Solving Drone Routing Problems with Quantum Computing: A Hybrid Approach Combining Quantum Annealing and Gate-Based Paradigms
Eneko Osaba, Pablo Miranda-Rodriguez, Andreas Oikonomakis, Matic Petrič, Alejandra Ruiz, Sebastian Bock, Michail-Alexandros Kourtis
TL;DR
Q4DR tackles drone routing under real-world constraints by a two-phase hybrid quantum program: a QAOA-based clustering stage partitions $N$ visiting points for two drones, followed by a routing phase solved via quantum annealing on D-Wave hardware. EclipseQrisp enables high-level MaxCut formulation and quantum-variable programming, while D-Wave's HSS and NL-Hybrid/CQM-Hybrid methods provide scalable hybrid solvers for ATSP and open-route problems, respectively.

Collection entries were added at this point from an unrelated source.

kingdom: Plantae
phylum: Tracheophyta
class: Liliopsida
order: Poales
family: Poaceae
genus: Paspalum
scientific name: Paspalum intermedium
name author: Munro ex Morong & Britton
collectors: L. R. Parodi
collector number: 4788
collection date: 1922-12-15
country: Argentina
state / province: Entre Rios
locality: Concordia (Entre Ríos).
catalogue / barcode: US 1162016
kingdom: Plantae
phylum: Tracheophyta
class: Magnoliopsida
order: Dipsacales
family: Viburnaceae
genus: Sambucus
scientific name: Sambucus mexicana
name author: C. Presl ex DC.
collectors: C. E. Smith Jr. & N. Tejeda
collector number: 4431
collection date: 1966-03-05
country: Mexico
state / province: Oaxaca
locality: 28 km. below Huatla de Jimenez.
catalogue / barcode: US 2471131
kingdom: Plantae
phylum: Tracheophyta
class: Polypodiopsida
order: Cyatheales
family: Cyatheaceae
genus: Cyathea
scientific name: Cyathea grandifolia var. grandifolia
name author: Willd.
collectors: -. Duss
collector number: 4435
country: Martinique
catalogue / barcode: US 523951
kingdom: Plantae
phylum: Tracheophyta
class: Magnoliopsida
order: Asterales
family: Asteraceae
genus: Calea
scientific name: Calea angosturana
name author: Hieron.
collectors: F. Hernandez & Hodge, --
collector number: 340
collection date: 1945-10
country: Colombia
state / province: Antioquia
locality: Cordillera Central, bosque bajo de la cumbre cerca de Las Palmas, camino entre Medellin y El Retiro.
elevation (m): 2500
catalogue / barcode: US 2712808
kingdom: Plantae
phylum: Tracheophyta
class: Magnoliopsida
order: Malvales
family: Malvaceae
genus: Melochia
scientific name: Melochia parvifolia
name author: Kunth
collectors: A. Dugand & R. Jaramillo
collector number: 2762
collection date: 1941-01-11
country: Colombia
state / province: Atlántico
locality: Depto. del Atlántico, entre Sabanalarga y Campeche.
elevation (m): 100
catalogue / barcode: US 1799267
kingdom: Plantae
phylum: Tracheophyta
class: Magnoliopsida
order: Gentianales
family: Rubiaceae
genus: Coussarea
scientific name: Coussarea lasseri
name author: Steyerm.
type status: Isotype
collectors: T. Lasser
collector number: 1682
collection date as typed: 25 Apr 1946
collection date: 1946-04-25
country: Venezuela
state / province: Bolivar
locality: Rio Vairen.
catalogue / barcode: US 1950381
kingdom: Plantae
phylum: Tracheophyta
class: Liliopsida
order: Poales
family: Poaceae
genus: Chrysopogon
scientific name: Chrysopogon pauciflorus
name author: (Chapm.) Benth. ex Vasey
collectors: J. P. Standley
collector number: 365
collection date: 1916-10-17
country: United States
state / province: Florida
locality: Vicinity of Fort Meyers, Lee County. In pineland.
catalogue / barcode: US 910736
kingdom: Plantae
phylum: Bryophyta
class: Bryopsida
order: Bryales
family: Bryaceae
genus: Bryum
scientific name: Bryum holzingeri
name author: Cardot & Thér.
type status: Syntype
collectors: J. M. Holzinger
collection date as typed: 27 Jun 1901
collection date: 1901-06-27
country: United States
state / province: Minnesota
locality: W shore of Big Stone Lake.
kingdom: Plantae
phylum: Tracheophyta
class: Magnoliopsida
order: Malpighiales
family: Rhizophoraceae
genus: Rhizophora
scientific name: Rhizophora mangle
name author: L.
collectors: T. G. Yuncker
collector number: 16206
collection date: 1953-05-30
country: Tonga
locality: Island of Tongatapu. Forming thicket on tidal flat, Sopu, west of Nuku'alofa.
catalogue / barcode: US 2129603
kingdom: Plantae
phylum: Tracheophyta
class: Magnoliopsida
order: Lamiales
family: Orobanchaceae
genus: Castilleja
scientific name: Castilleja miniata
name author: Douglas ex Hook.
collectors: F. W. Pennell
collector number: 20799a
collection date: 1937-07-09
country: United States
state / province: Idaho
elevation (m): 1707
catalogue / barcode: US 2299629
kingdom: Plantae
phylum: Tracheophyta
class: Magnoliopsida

The three demonstrated use cases (including itinerant charging with $M = N/3$ charging points) show reliability against classical baselines for simpler scenarios and establish a path toward larger, more realistic deployments, despite current hardware constraints. The work highlights practical implications for quantum optimization in logistics and outlines future directions such as broader constraints, heterogeneous fleets, problem-size reductions, and comprehensive benchmarking.
Abstract
This paper presents a novel hybrid approach to solving real-world drone routing problems by leveraging the capabilities of quantum computing. The proposed method, coined Quantum for Drone Routing (Q4DR), integrates the two most prominent paradigms in the field: quantum gate-based computing, through the Eclipse Qrisp programming language; and quantum annealers, by means of D-Wave System's devices. The algorithm is divided into two different phases: an initial clustering phase executed using a Quantum Approximate Optimization Algorithm (QAOA), and a routing phase employing quantum annealers. The efficacy of Q4DR is demonstrated through three use cases of increasing complexity, each incorporating real-world constraints such as asymmetric costs, forbidden paths, and itinerant charging points. This research contributes to the growing body of work in quantum optimization, showcasing the practical applications of quantum computing in logistics and route planning.